▶ **TEXTO FORNECIDO**
----

Para muitos, o Rudolf/Rodolfo, enquanto um símbolo de Natal, é superado apenas pelo próprio Pai Natal, e o sociólogo James Barnett opinou que é o símbolo do Natal do séc. XX mais capaz de se tornar numa adição permanente às celebrações da época.

Haverá alguma ligação entre o nariz vermelho e luminoso da rena e os narizes vermelhos dos palhaços, cuja proveniência não é muito clara, mas que certamente já foram introduzidos nos anos 60 do séc. XIX?

A pesquisa recente, através das imagens infravermelhas, sugere que a maquilhagem intensa da cara e a resultante bola vermelha na imagem típica do palhaço não são mais do que uma ilustração exagerada dos processos fisiológicos no corpo humano enquanto nos rimos. Um riso sincero e intenso causa temperaturas elevadas na área de nariz e na área branca à volta da boca, o que resulta em vermelhão. Isso pode explicar a razão desta maneira de pintar a cara ser automaticamente associada com humor.

O ato da criação da história da rena insultada e desprezada, até se ter tornado a salvadora do Natal e heroína de todas as crianças que não teriam recebido as suas prendas sem a sua ajuda, foi efetivamente um ato curativo para o seu autor, que na altura estava a lidar com o pesar causado pelo falecimento prematuro da sua mulher. A rena, no fundo, salvou em primeiro lugar o seu autor.

O nariz vermelho, com o riso e boa disposição que provoca, tornou-se também o símbolo de várias ações tanto para erradicar a pobreza infantil (Red Nose Day), como para melhorar a qualidade da vida das crianças internadas nos hospitais (Dia do Nariz Vermelho em Portugal) – sempre um sinal luminoso de compaixão, solidariedade social e esperança dum futuro digno.

----

▶ **DADOS DO EXERCÍCIO**
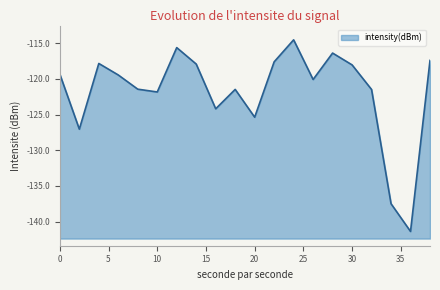

What is the value of the 16th point from the left?

-118.1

----

▶ **INSTRUÇÃO 1**
Cite do texto sobre a rena de nariz vermelho tudo o que vai desde "A pesquisa recente, através" até "associada com humor.".
▶ **INSTRUÇÃO 2**
Prolongue o texto sobre a rena de nariz vermelho a partir do ponto em que ele termina.

▶ **RESPOSTA 1**
A pesquisa recente, através das imagens infravermelhas, sugere que a maquilhagem intensa da cara e a resultante bola vermelha na imagem típica do palhaço não são mais do que uma ilustração exagerada dos processos fisiológicos no corpo humano enquanto nos rimos. Um riso sincero e intenso causa temperaturas elevadas na área de nariz e na área branca à volta da boca, o que resulta em vermelhão. Isso pode explicar a razão desta maneira de pintar a cara ser automaticamente associada com humor.

▶ **RESPOSTA 2**
O que ainda mais enriquece a história do Rudolf é o facto de os seus dois autores terem as suas origens em famílias e tradições judaicas. Incidentalmente, Irving Berlin, o autor de mais uma canção emblemática, “White Christmas”, foi o filho dum cantor judaico. E já agora, mas ainda no séc. XIX: quem sabe se uma das mais profundas obras sacras cristãs de sempre, a Paixão segundo São Mateus de J. S. Bach, de 1727, teria sido ressuscitada da sua obscuridade e esquecimento um século depois se não fosse um dos mais prodigiosos músicos românticos, Felix Mendelssohn, ele próprio judeu.

São provas que a música, aquela de qualidade, seja ela de espírito leve ou profundo, ou de natureza festiva ou contemplativa, transcende as divisões às vezes impostas pela humanidade fracionada e as polarizações que sejam de interesse de alguém, e transmite a sua essência espiritual para quem tiver abertura de a receber.

Há dois anos escrevi aqui sobre o cansaço e a irritação que a exposição incessante à “música da época” pode causar. É um facto cientificamente comprovado. Mas, talvez, neste ano, quando, daqui a nada, começarem a ouvir aquela do Rodolfo, podem encará-la com benevolência e pensar em tudo de bom que ele já trouxe, está a trazer e ainda vai trazer, a todos os que precisam de uma luz para iluminar o seu caminho neste labirinto que é a nossa vida.